Trawangan: Melihat Islam di Tengah Dunia Malam Gili

Saya selalu percaya bahwa setiap tempat menyimpan paradoksnya sendiri. Dan Gili Trawangan—pulau kecil yang sering dituduh sebagai surga dunia malam, pesta, dan turis mabuk—ternyata juga menyimpan paradoks yang membuat saya geleng kepala. Saat menjejakkan kaki di sini untuk menjalankan tugas survei Asuransi Terumbu Karang, program dari UNDP, saya tidak mengira perjalanan kerja akan berubah menjadi renungan religius penuh satire tentang bagaimana kita menilai sebuah tempat hanya dari kulit luarnya.

Siang itu saya bertemu dengan sekelompok orang yang menyebut diri mereka sebagai Lembaga Masyarakat Adat Gili Trawangan.

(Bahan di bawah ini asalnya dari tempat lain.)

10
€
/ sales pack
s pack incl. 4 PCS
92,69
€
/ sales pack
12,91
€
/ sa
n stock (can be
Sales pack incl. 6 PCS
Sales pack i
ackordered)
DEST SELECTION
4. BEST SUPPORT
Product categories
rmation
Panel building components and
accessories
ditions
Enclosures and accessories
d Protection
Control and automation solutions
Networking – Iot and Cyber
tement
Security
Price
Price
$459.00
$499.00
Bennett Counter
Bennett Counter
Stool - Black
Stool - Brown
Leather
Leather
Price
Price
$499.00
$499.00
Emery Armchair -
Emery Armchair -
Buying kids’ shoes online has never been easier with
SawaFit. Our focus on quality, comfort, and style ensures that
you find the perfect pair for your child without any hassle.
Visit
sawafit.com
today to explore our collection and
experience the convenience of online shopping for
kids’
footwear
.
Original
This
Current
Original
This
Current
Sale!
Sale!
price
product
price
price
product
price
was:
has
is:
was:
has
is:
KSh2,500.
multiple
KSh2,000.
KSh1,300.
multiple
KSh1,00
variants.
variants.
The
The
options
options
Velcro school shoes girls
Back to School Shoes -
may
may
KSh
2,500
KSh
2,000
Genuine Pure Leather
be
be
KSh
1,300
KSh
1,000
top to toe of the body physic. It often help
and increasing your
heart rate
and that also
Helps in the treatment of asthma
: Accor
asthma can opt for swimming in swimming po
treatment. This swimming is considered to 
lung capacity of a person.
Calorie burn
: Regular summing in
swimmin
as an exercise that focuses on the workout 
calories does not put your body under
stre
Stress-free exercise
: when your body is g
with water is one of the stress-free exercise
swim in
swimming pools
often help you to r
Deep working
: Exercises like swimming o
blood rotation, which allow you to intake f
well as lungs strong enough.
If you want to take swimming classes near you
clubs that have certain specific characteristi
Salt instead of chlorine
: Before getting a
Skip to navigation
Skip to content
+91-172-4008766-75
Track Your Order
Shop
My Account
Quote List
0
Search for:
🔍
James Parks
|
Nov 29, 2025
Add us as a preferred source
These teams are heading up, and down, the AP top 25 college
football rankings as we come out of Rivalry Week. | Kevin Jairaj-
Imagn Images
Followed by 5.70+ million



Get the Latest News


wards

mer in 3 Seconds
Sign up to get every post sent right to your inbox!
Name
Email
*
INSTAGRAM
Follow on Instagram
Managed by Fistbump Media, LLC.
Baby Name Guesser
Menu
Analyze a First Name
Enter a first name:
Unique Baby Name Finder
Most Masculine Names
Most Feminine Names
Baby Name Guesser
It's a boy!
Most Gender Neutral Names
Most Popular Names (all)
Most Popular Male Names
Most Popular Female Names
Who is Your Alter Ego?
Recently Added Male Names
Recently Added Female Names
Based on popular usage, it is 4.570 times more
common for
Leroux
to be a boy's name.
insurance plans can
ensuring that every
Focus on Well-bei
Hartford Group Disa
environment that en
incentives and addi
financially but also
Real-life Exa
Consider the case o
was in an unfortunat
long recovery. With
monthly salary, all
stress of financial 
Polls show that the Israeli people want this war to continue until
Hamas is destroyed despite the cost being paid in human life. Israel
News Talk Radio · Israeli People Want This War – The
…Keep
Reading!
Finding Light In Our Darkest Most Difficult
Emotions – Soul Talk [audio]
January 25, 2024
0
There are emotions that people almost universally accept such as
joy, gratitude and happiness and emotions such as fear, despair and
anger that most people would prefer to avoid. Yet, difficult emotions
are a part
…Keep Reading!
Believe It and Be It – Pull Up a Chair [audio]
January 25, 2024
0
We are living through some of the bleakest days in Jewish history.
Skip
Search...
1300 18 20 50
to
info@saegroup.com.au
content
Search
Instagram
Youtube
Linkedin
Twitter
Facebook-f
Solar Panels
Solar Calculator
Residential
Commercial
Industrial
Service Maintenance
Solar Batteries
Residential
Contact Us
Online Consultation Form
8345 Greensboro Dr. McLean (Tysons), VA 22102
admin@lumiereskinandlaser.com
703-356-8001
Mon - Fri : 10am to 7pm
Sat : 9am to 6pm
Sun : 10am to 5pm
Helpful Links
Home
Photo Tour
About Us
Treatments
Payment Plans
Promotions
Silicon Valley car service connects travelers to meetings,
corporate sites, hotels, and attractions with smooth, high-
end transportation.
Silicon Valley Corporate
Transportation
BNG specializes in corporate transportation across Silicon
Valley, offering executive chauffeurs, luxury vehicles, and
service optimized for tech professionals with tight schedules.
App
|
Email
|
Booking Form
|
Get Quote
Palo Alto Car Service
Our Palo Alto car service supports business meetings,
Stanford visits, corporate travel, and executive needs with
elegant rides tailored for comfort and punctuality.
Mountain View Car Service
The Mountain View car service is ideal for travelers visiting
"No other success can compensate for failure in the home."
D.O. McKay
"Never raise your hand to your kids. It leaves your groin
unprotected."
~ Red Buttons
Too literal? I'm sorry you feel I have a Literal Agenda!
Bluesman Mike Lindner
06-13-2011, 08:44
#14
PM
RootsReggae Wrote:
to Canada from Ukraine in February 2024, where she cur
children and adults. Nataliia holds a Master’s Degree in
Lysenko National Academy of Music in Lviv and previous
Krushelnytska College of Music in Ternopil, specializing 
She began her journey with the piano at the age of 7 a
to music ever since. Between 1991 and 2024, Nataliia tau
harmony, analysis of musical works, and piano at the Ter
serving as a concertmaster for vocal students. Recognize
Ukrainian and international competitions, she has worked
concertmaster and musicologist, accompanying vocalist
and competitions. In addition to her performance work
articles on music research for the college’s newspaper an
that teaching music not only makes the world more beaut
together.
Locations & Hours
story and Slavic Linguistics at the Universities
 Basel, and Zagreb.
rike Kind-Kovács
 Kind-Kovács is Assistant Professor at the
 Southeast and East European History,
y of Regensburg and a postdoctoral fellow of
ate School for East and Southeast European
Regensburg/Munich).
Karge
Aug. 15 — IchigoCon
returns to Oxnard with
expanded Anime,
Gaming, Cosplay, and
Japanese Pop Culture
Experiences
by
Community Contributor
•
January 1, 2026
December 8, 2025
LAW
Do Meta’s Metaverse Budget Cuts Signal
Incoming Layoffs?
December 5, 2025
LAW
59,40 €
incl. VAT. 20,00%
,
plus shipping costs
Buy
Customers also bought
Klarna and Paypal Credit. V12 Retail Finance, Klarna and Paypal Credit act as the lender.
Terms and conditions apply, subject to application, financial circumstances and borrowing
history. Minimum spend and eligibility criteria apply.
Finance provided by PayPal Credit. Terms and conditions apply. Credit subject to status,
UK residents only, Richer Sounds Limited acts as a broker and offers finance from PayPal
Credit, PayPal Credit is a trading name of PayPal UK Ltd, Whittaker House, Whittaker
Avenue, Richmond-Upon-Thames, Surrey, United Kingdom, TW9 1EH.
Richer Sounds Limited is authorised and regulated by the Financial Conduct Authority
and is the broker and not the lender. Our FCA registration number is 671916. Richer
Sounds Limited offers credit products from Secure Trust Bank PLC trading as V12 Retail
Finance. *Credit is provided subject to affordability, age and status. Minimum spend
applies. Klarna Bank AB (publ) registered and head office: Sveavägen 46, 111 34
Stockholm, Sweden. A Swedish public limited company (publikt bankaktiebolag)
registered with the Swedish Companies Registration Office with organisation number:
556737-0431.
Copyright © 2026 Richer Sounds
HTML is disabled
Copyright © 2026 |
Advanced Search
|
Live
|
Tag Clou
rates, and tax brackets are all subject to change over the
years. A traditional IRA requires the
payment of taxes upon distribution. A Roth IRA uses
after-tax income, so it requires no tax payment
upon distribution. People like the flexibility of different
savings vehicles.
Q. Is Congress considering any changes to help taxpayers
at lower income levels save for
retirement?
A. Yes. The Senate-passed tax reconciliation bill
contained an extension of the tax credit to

Dipimpin oleh seorang tokoh yang karismatik, Mamiq Ra’is, mereka adalah kumpulan masyarakat lokal dari berbagai latar belakang pekerjaan. Ada nelayan, pemandu wisata, pelaku usaha kecil, bahkan pekerja jasa yang sehari-hari bersentuhan langsung dengan turis internasional. Mereka menyambut saya dengan hangat, seakan ingin menegaskan bahwa di balik citra liar Trawangan, ada denyut kehidupan masyarakat yang masih berpegang pada tradisi dan nilai.

Kebetulan hari itu Jumat. Dengan pakaian sederhana yang saya kenakan sejak pagi, saya memutuskan ikut shalat Jumat di salah satu masjid yang berada tidak jauh dari lokasi pertemuan. Dan di sinilah saya mulai benar-benar dikejutkan. Jamaah shalat begitu membludak hingga saya hampir tidak kebagian tempat. Pulau kecil yang selalu diiklankan sebagai surga hiburan malam itu, ternyata menyimpan lautan manusia yang berbondong-bondong memenuhi rumah ibadah. Saya bertanya dalam hati, “Apakah ini Gili Trawangan yang sama dengan yang dipenuhi cerita tentang pesta, bar, dan alkohol sepanjang malam?”

Seusai shalat, saya sempat duduk termenung. Kontradiksi ini terasa begitu tajam. Sambil menunggu waktu Ashar, saya melanjutkan survei di lapangan, mencatat kondisi terumbu karang, berdiskusi dengan warga tentang pentingnya asuransi ekosistem laut. Namun, dalam benak saya terus bergema pemandangan shalat Jumat tadi. Hingga tiba waktu Ashar, saya kembali menyaksikan sesuatu yang membuat saya makin skeptis terhadap narasi hitam-putih tentang Trawangan. Jamaah shalat berjamaah bukan hanya satu atau dua shaf seadanya. Lebih dari enam hingga tujuh shaf, penuh, rapi, seolah semua orang di pulau itu tahu ke mana kaki harus melangkah ketika azan berkumandang.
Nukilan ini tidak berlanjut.